Надзиратель этот мнил себя, между прочим, образованным и начитанным человеком, и действительно, никто из его товарищей не читал охотнее и больше его. В дни дежурства при нем постоянно находился какой-нибудь переводный французский роман с раздирательно-кровавым заглавием. У него была, кроме того, тетрадь, в которую он записывал татарские слова с переводом на русский язык, и, полюбопытствовав однажды заглянуть в нее, я узнал, что это был словарь всевозможных ругательств и гадких слов.
– Зачем это вам? – спросил я.
– А как же, – отвечал он, самодовольно осклабляясь, – другой раз проходишь мимо этого зверья, и не знаешь, что они там за спиной твоей лопочут… Быть может, тебя же ругают!

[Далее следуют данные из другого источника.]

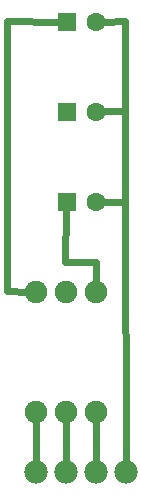
<source format=gtl>
G04 MADE WITH FRITZING*
G04 WWW.FRITZING.ORG*
G04 DOUBLE SIDED*
G04 HOLES PLATED*
G04 CONTOUR ON CENTER OF CONTOUR VECTOR*
%ASAXBY*%
%FSLAX23Y23*%
%MOIN*%
%OFA0B0*%
%SFA1.0B1.0*%
%ADD10C,0.062992*%
%ADD11C,0.075000*%
%ADD12C,0.078000*%
%ADD13R,0.062992X0.062992*%
%ADD14C,0.024000*%
%LNCOPPER1*%
G90*
G70*
G54D10*
X263Y1757D03*
X361Y1757D03*
X263Y1457D03*
X361Y1457D03*
X263Y1157D03*
X361Y1157D03*
G54D11*
X261Y457D03*
X261Y857D03*
X161Y457D03*
X161Y857D03*
X361Y457D03*
X361Y857D03*
G54D12*
X461Y257D03*
X361Y257D03*
X261Y257D03*
X161Y257D03*
G54D13*
X263Y1757D03*
X263Y1457D03*
X263Y1157D03*
G54D14*
X161Y287D02*
X161Y428D01*
D02*
X261Y287D02*
X261Y428D01*
D02*
X361Y287D02*
X361Y428D01*
D02*
X64Y858D02*
X133Y857D01*
D02*
X64Y1758D02*
X64Y858D01*
D02*
X236Y1757D02*
X64Y1758D01*
D02*
X362Y955D02*
X362Y886D01*
D02*
X258Y955D02*
X362Y955D01*
D02*
X262Y1130D02*
X258Y955D01*
D02*
X459Y1155D02*
X459Y1460D01*
D02*
X459Y1460D02*
X459Y1758D01*
D02*
X459Y1758D02*
X388Y1757D01*
D02*
X461Y287D02*
X459Y1155D01*
D02*
X459Y1460D02*
X388Y1458D01*
D02*
X459Y1155D02*
X388Y1157D01*
G04 End of Copper1*
M02*
</source>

И нельзя даже в карцер посадить!
Этого, однако, мало. Безымённых был также и поэтом, сочинял злые сатиры на арестантов и на товарищей-надзирателей, писал доносы в стихах, которые и представлял иногда благоволившему к нему Лучезарову. Однажды у него вышла по этому поводу целая баталия с надзирателем Петушковым. Безымённых написал на него сатиру, получившую в шелайском мире широкую популярность и заключавшую в себе следующий куплет:
Как шкелет, сухой, ледащий,
Он поет, поет без слов,
И прозванье подходяще,
Лаконично: Петушков!
Этот убийственный куплет и особенно почему-то непонятное слово "лаконично" показались Петушкову кровным оскорблением, которое невозможно было стерпеть. Он нарядился в парадную форму и отправился к правому штабс-капитану с ультиматумом: или он, Петушков, или Безымённых, тот или другой должен выйти и отставку… Но Лучезаров сумел придать делу шуточный оборот и уклониться от представленного ему ультиматума. Он был чрезвычайно высокого мнения о Безымённых.